大日本印刷(以下:DNP)はAI翻訳サービスを展開するMantraと共同で、マンガを多言語で制作するDNP独自のシステム「DNPマンガオンラインエディトリアルシステム MOES(モエス)」に搭載する、独自のAI翻訳エンジンを開発した。これにより翻訳者が全て手作業で行ってきたマンガの翻訳を、高いレベルでAIがサポートする。DNPは、当システムの2021年度中の実用化を目指す。

近年、Webサイトやアプリでマンガを楽しむ読者が世界的に増加しており、国内では電子と紙を合わせたマンガ全体の市場規模が、2020年に過去最大の約6,000億円を超えた。現在、海外の読者の開拓に向けて、日本のマンガを多言語に翻訳してグローバルに展開していくための制作・製造・流通体制の整備が進められている。その中でも特にマンガの翻訳は、話し言葉が多く、吹き出しごとに文章が途切れるため翻訳にAIを用いることが難しく、人の手で制作するコストと負荷が大きく、コストや負荷の面から翻訳タイトル数を抑える出版社も多い状況となっていた。

こうした課題を解決するため、DNPとMantraはマンガに特化することで精度を高めたAI翻訳エンジンを開発し、MOESに搭載して制作時の生産性の向上を実現する。

DNPマンガオンラインエディトリアルシステムMOESは翻訳版のマンガ制作に必要な翻訳・レタリング・校正・進捗管理等を行うクラウドシステムで、2016年から印刷物や電子書籍におけるマンガ翻訳の制作工程で活用されている。

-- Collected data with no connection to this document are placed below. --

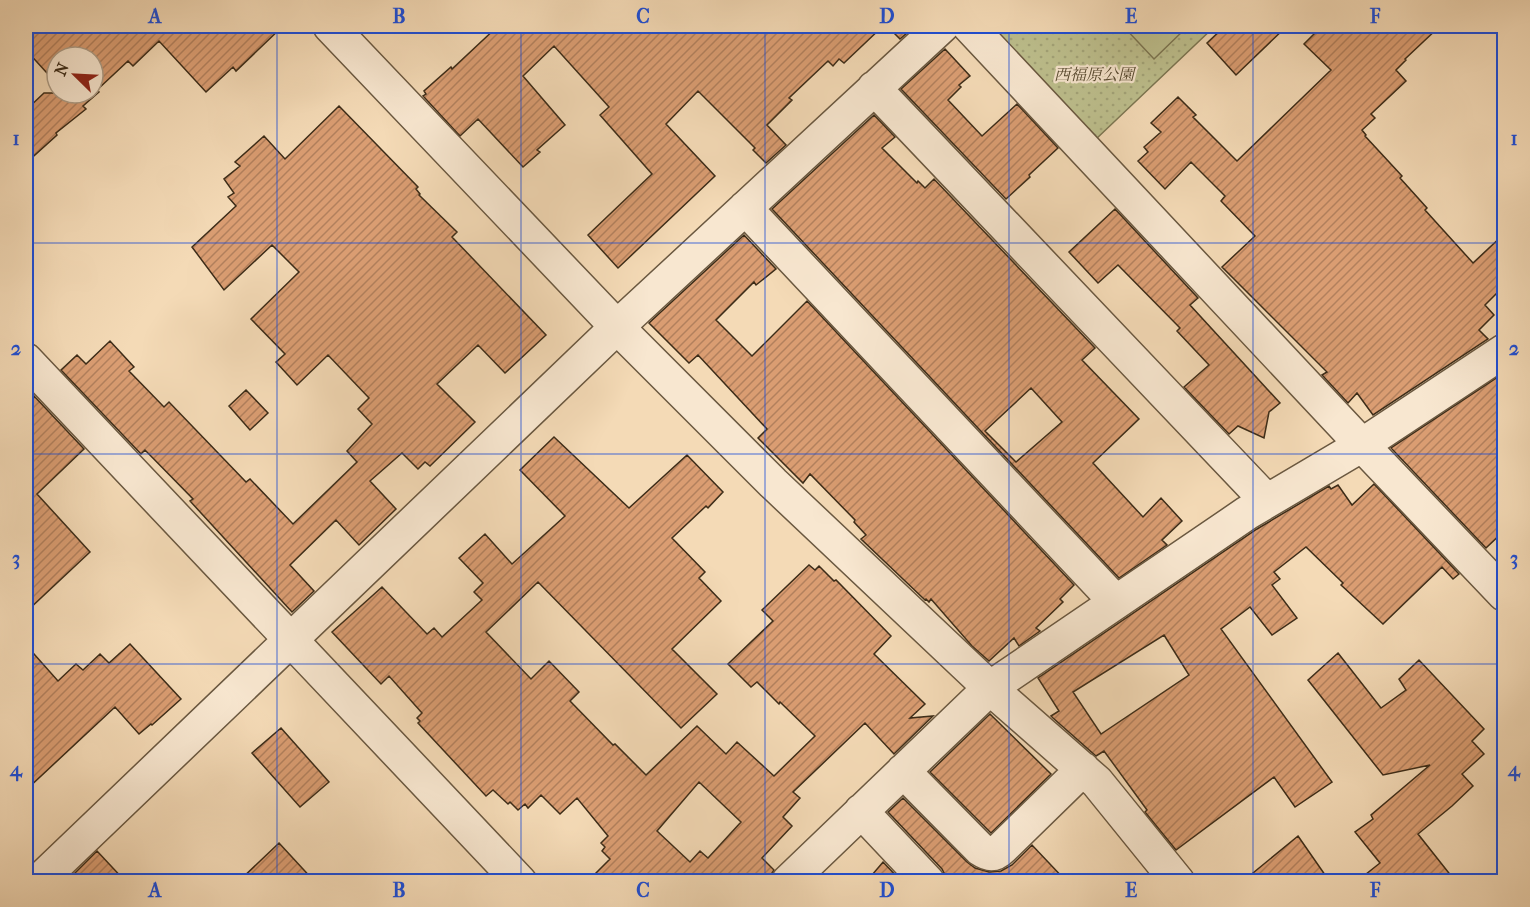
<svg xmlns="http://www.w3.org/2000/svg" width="1530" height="907" font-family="'IM FELL French Canon','Noto Serif JP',serif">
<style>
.green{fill:url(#green-dots);stroke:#7c7652;stroke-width:1.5}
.pitch{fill:#bdbf8d;stroke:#7c7652;stroke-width:1.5}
.building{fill:url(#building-hatch);stroke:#3c2c18;stroke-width:1.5;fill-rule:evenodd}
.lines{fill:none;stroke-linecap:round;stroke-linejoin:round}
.minor-casing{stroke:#6a5840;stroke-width:36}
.minor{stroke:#f8e7d0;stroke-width:33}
.grid{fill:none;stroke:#1d4ed8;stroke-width:1.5;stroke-opacity:0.55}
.labels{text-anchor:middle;stroke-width:4.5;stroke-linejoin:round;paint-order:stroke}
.park-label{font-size:16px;font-style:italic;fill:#56492f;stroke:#f8e7d0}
.neatline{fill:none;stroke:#1d4ed8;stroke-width:2}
.grid-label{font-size:20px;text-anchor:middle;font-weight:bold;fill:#1d4ed8}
</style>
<defs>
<pattern id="green-dots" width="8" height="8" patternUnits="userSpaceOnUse" patternTransform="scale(1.5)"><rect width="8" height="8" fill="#bdbf8d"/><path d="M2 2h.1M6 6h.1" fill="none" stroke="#a3a479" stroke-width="1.8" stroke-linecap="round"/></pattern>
<pattern id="building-hatch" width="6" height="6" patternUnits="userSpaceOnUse" patternTransform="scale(1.5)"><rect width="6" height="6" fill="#da9d72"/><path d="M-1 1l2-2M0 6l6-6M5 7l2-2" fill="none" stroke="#b2805d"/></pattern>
</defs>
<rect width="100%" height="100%" fill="#f4dab6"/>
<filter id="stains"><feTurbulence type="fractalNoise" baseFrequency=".00333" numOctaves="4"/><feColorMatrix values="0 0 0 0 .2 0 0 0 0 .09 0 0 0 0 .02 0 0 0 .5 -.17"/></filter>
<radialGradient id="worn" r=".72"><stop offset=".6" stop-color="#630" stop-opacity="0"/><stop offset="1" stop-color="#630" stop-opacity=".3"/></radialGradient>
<path class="green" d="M980 26H1215L1095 140Z"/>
<path class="pitch" d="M1123 26H1188L1154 59Z"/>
<path class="building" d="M26 26H54L61 33 68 26H283L236 71 233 67 206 92 159 41 133 66 128 61 97 90 99 92 83 106 86 109 56 133 57 135 26 163V110L44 93H93V57H57V84L26 50Z
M498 26H883L844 63 839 59 833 66 828 61 789 98 792 100 767 125 786 145 766 163 753 150 755 148 698 91 666 124 715 176 618 268 588 235 652 174 600 115 609 107 554 46 523 76 565 125 537 150 540 152 523 167 478 119 460 136 423 96 426 94 424 91 451 67 452 69Z
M887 26H915L900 39Z
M1225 26H1287L1236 75 1207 43Z
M1325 26H1440L1405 59 1406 60 1396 70 1406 81 1371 114 1375 118 1362 130 1366 135 1365 136 1402 176 1400 178 1427 208 1425 210 1473 263 1504 234V286L1485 305 1494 315 1479 330 1488 339 1373 415 1357 393 1348 403 1322 375 1327 372 1222 267 1255 236 1221 201 1225 196 1191 162 1165 189 1138 161 1148 152 1144 147 1161 132 1151 123 1178 97 1196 115 1193 117 1237 161 1331 70 1304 44 1319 29 1320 30Z
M945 49 970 76 959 85 961 87 948 100 982 136 1017 104 1058 148 1029 175 1030 177 1006 199 901 89Z
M339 106 418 187 416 189 420 194 419 195 457 232 452 237 546 335 505 373 478 345 437 384 475 422 430 466 425 462 418 469 402 453 370 481 396 509 359 545 336 520 290 565 314 591 292 612 190 501 193 499 145 450 141 454 61 370 77 355 86 364 110 341 134 367 129 371 164 407 169 402 246 482 250 479 293 524 357 462 347 451 372 424 358 409 369 398 328 355 297 385 276 362 285 354 251 319 299 272 272 245 224 290 192 247 236 206 228 197 234 193 224 179 240 166 235 162 264 136 285 159Z
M874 115 895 137 882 148 917 183 918 181 925 188 934 179 1095 348 1082 360 1139 419 1093 463 1143 517 1161 498 1182 521 1162 540 1167 545 1119 578 772 209ZM1031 388 1062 422 1016 462 985 431Z
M1115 209 1198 298 1190 305 1280 403 1269 412 1264 438 1238 426 1229 434 1184 387 1209 365 1177 331 1180 328 1118 265 1098 283 1069 252Z
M744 235 776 269 756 285 754 282 716 320 752 356 807 301 1074 585 1060 599 1063 602 1036 628 1040 631 1019 646 1014 638 989 661 972 646 931 599 929 602 926 599 925 600 861 539 866 535 854 522 855 520 810 474 803 483 758 438 767 429 698 355 689 363 649 323Z
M1504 373V531L1486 548 1391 448Z
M246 390 268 413 250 430 229 406Z
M34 396 84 449 37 494 90 552 26 612V404Z
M554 437 629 508 687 455 723 492 708 508 706 506 672 538 705 572 699 578 721 601 672 649 717 694 681 728 538 582 486 632 531 679 549 661 579 692 570 701 613 745 615 744 646 775 697 726 726 754 737 742 774 776 815 736 780 702 779 704 757 682 751 687 728 664 773 621 762 610 809 565 815 570 819 566 834 581 836 580 891 636 874 654 925 704 910 718 933 716 894 754 865 723 793 792 800 798 783 817 792 826 762 858 774 870 770 876V882H587L610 859 602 851 605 847 601 843 608 836 577 798 560 814 541 795 528 808 525 804 518 810 510 802 508 804 493 790 486 796 418 723 420 721 417 718 422 713 389 676 381 684 332 632 382 587 427 634 434 628 442 637 482 600 474 592 483 583 459 558 485 534 512 564 565 516 520 470ZM699 782 741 822 708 858 700 851 690 862 657 831Z
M1374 484 1459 574 1453 579 1442 567 1383 624 1341 585 1343 583 1306 547 1274 572 1280 579 1272 585 1297 618 1272 635 1250 607 1221 629 1332 782 1295 807 1274 777 1176 850 1145 812 1147 810 1104 751 1096 756 1053 718 1051 716 1059 711 1038 678 1257 529 1329 486 1331 489 1338 485 1352 505ZM1164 635 1189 675 1101 734 1073 692Z
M130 644 181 699 152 725 151 724 139 734 115 707 26 790V645L58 681 76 664 83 670 100 654 109 663Z
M1338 653 1381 708 1406 690 1399 679 1419 660 1484 729 1472 741 1484 754 1462 774 1473 786 1452 806 1418 834 1456 882H1356L1380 863 1355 832 1373 819 1371 815 1430 765 1383 775 1308 680Z
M990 714 1051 774 991 833 930 772Z
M281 728 329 782 300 807 252 753Z
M903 798 967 862 975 868 989 872 1001 871 1012 865 1032 845 1067 882H946V877L942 869 888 812Z
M1298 836 1330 882H1242Z
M279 843 315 882H238Z
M97 851 126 882H66Z
M883 862 902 882H866Z"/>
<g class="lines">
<g class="minor-casing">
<path id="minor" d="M330 26 617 327 773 483 990 688 1097 782 1178 882
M969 26 1362 445 1504 594
M874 88 1267 501
M745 208 1115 601
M26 360 520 882
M903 771 980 849C989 855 994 856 1002 848L1083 769
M861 811 928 882
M38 882 617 327 942 26
M788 882 990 688 1247 513 1362 445 1504 351"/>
</g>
<use href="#minor" class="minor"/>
</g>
<path class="grid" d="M277 26V882M521 26V882M765 26V882M1009 26V882M1253 26V882M26 243H1504M26 454H1504M26 664H1504"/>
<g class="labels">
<g class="park-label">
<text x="1094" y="80">西福原公園</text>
</g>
</g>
<rect width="1530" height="907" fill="none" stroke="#f4dab6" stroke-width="66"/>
<g transform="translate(75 75) rotate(294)"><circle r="28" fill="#f8e7d0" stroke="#ad9c86" stroke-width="1.5"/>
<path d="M0-4.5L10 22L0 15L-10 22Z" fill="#8f2418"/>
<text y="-9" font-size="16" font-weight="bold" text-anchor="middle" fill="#3c2c18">N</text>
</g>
<rect x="33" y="33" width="1464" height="841" class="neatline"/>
<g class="grid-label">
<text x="155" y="23">A</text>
<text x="399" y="23">B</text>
<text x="643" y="23">C</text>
<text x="887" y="23">D</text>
<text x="1131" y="23">E</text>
<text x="1375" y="23">F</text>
<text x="16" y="145">1</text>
<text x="1514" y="145">1</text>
<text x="16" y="355">2</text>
<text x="1514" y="355">2</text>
<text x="16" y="565">3</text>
<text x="1514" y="565">3</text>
<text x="16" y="776">4</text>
<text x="1514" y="776">4</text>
<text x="155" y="897">A</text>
<text x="399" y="897">B</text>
<text x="643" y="897">C</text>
<text x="887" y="897">D</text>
<text x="1131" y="897">E</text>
<text x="1375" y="897">F</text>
</g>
<rect width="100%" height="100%" filter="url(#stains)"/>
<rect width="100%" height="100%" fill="url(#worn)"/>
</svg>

DTPソフトを使わずに画面上に表示されるマンガのレイアウトの吹き出しの中に、翻訳した文章を直接入力する。確認や修正も同様にレイアウトを見ながら行えるため、文章の入れ間違いなどを防止する。時差のある地域で作業する翻訳者や翻訳チェック者等の間で、データ授受や業務の進捗管理が容易となり、大幅な作業負荷軽減や作業時間の短縮を実現する。

MOESでの翻訳作業は従来、翻訳者が全て手作業で行っていたが、今回開発した機能によりあらかじめ自動翻訳された文章が入力された状態から、翻訳の確認や修正を行えるようになった。翻訳会社による評価テストではAI翻訳の導入によって翻訳に関する作業時間が、翻訳が難しいとされるジャンルにおいても、従来と比較して30%以上削減されるという結果を得た。

DNPは自動翻訳後に翻訳者による微調整やネイティブチェッカーによる校正作業の工程を設けることで、表現のニュアンスなど翻訳精度が損なわれないように努める。